3.30.2008

Embarrassing Behavior Is in the Eye of the Beholder

Coming this spring will mark the 7th anniversary of the ex's first affair. His first foray into infidelity involved a waitress/cook at a place called Jerry's Diner. Her name was Tonda and she phoned me one evening to tell me she was in love with my husband. He, of course, did a lot of fast talking, explaining away everything she had said. He painted a picture of a terribly unstable, misguided woman and while I came to find out she did have some psychological problems the whole story of a sexual relationship was true.

Now I ended up speaking to this woman on more than one occasion. The first time she called was the beginning of spring break and she continued to call constantly that whole week. She would call and hang up. She would call and tell me things about their relationship. She called in the morning, she called in the afternoon and she called at night. I finally called the phone company and had our number changed and unlisted. The calls stopped. About a month went by with no interference from this woman - I thought things were back on track... still believing what the ex was telling me in reference to this woman's delusional fantasies. Then one day, while I am at school, I get a message from the office I have a call. I go to answer it and... guess who? You got it... Tonda. I called the ex... told him this was going on ... and he finally fessed up... yes he had been having sex with this woman. She continued to call me at school that day .... call after call. I called the police. They contacted her and she feigned ignorance but the phone calls to the school office stopped.

Fast forward...

My son played football in high school. A pretty good little ball player if I do say so ... fall Friday nights were either spent at home games or traveling to (quite often far) away games. That was our ritual for four years - very pleasant memories. Being that this was MY son playing ball I was a very enthusiastic supporter of #45. I cheered, sometimes loudly... and this seemed to bother the ex. I suppose he felt I was a tad too enthusiastic but the way I looked at it I was the one who endured the 14 1/2 hours of labor to bring this child into the world... if I wanted to scream for him to RUN then I was well within my rights to do so.

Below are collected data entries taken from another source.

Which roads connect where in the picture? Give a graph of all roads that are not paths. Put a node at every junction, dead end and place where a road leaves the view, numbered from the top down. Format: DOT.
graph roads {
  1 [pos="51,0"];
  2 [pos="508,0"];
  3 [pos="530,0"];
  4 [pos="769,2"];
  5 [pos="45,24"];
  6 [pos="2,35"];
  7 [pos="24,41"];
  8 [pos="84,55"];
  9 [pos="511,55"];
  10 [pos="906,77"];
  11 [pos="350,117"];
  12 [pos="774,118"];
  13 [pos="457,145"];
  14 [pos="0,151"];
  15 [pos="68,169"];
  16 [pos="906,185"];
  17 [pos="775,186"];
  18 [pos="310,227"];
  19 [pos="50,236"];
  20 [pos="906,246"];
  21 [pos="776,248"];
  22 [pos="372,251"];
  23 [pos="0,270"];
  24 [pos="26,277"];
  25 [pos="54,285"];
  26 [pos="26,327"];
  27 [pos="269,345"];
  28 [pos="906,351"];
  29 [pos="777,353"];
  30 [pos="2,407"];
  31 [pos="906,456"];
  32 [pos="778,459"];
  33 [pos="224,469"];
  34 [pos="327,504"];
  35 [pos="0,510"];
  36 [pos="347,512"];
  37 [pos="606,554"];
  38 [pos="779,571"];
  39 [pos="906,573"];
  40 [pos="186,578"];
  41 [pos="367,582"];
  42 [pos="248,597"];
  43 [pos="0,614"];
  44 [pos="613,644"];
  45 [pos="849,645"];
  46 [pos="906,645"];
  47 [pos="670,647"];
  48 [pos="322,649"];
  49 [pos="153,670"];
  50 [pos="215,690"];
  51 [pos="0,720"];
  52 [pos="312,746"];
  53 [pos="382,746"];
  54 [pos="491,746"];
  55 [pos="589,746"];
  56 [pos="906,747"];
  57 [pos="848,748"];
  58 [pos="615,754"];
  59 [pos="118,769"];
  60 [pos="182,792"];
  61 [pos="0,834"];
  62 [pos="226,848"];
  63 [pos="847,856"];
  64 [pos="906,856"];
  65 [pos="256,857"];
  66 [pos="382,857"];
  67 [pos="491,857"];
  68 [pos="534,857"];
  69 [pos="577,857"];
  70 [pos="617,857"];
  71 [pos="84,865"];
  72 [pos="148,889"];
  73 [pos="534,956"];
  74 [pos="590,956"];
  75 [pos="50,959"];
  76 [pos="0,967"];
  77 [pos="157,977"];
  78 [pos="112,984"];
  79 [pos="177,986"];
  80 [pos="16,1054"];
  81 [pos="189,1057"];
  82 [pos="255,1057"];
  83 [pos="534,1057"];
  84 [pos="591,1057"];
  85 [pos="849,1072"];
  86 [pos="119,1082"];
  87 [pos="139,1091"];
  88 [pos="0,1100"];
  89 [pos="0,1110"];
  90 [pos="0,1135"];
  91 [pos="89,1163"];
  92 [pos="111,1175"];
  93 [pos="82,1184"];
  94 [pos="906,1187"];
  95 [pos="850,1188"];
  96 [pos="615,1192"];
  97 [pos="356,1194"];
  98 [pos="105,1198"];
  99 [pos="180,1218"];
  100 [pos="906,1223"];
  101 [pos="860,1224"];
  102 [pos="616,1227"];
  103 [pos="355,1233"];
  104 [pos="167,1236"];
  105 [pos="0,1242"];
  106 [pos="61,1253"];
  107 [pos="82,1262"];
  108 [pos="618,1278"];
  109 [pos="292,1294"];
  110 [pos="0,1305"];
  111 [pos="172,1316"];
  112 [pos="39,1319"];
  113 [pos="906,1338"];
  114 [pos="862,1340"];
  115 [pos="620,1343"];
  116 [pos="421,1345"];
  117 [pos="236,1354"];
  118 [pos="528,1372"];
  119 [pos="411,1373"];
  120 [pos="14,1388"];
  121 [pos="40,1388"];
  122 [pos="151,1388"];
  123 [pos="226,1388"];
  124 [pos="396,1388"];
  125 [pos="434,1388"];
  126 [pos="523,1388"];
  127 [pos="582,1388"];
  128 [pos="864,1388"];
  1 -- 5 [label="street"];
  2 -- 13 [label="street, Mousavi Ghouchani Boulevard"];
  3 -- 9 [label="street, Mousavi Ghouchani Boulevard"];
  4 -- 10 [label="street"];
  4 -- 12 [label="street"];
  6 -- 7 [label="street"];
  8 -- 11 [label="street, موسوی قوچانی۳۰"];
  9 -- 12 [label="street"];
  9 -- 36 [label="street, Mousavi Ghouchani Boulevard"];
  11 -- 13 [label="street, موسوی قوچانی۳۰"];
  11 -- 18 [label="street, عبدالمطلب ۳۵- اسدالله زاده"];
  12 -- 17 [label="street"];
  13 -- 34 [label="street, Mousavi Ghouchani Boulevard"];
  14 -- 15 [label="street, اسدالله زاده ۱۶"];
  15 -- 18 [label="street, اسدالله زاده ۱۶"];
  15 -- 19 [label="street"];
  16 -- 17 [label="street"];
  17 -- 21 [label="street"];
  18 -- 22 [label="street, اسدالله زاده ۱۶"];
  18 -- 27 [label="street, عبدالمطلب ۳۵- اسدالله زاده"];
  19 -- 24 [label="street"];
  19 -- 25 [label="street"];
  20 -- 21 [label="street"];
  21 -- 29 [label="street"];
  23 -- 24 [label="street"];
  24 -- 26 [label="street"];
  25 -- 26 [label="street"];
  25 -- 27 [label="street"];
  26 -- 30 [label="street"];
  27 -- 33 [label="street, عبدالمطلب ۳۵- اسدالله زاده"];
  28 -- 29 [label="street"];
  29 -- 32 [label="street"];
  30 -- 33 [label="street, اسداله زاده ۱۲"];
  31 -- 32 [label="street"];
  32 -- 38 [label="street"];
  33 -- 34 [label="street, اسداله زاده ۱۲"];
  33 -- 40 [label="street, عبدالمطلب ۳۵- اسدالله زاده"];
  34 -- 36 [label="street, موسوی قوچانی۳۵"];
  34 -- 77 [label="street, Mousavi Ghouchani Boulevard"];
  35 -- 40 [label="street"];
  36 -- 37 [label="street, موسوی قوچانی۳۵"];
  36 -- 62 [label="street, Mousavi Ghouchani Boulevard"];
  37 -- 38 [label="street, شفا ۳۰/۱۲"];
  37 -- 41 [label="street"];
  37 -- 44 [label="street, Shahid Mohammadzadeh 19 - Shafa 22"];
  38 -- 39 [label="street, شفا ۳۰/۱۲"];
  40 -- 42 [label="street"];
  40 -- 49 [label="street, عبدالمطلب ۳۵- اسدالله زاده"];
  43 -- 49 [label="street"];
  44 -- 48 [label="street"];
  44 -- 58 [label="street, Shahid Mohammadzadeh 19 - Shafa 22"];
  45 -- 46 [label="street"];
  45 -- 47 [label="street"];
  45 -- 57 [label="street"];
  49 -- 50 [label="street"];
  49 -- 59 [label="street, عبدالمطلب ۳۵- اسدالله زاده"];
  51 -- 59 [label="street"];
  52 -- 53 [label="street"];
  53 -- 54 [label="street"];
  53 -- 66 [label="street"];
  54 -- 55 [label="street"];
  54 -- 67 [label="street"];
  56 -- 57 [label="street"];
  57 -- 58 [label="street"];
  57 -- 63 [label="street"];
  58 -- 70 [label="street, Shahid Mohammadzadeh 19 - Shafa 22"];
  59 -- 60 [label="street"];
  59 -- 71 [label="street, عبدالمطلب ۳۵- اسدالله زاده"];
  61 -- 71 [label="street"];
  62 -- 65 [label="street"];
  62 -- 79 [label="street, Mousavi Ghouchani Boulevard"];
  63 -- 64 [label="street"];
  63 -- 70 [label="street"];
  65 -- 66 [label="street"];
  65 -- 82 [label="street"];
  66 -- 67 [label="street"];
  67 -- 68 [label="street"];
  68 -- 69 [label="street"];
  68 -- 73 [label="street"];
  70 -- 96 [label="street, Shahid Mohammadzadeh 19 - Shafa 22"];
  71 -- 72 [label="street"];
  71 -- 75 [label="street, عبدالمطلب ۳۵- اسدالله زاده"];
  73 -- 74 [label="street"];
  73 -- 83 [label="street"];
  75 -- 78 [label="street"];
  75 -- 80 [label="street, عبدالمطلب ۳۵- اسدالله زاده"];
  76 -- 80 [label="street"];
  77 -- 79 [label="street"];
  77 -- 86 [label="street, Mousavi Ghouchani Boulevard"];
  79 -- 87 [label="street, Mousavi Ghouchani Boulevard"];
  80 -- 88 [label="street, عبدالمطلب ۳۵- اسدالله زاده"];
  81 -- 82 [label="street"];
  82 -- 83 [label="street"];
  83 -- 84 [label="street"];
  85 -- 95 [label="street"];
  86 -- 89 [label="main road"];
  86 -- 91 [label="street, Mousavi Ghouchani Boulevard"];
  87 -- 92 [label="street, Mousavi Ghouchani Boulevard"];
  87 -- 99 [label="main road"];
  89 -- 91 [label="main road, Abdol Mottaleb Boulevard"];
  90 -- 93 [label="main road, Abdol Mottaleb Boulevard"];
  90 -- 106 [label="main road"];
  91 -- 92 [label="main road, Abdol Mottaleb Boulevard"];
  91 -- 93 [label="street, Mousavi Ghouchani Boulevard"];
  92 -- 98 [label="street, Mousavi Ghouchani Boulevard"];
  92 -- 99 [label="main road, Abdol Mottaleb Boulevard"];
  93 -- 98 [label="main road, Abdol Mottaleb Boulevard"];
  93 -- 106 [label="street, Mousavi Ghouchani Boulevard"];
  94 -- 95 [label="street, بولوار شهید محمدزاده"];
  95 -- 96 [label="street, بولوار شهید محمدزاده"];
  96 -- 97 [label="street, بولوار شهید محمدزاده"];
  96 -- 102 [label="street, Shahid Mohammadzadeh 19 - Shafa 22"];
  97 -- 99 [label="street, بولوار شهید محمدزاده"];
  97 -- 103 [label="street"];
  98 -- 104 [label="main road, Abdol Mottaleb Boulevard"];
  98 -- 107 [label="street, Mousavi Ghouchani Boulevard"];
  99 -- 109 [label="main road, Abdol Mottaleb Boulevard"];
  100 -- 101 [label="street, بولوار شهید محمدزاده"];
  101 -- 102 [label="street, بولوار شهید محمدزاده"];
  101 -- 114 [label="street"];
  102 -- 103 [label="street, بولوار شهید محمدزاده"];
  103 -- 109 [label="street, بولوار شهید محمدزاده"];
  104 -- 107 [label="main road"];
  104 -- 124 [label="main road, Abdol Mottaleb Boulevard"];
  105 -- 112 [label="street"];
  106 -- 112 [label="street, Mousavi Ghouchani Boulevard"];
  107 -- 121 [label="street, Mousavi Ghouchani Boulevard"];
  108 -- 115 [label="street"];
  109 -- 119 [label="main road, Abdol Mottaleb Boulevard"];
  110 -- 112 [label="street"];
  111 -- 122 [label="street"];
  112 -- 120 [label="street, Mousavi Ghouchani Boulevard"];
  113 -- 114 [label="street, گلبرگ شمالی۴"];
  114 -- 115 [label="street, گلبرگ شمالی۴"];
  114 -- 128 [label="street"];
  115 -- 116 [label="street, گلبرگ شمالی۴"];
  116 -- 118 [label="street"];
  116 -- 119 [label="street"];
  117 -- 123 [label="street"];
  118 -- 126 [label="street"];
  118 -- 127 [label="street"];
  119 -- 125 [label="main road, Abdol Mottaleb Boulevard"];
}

One night after a game, a particularly good game for son, ex looked at me and said, "Do you have to be so embarrassing?" Ah, well, as the saying goes - if looks could kill.... I remember looking at him coldly and I quietly and simply said, "If you want to talk about embarrassing then lets talk about some psychotic BITCH calling me at school. Now THAT is embarrassing." And I got up and walked away. He later muttered some little half hearted apology but I look to that incident as a turning point in a way. For me it was a slap in the face for him to question my behavior when his had been so deplorable in so many ways. But in truth, all of the fallout, all of the backlash, all of the embarrassment for his behavior fell on me.

He was never the one to bear the brunt of it, feel the impact. It was interesting once - his mother used that word, the word embarrassed, to explain why her son was neglecting the kids. She said something like, "I think he just finds it difficult to see the children because he is so embarrassed." "Ahhh well," I said, "I know how that feels."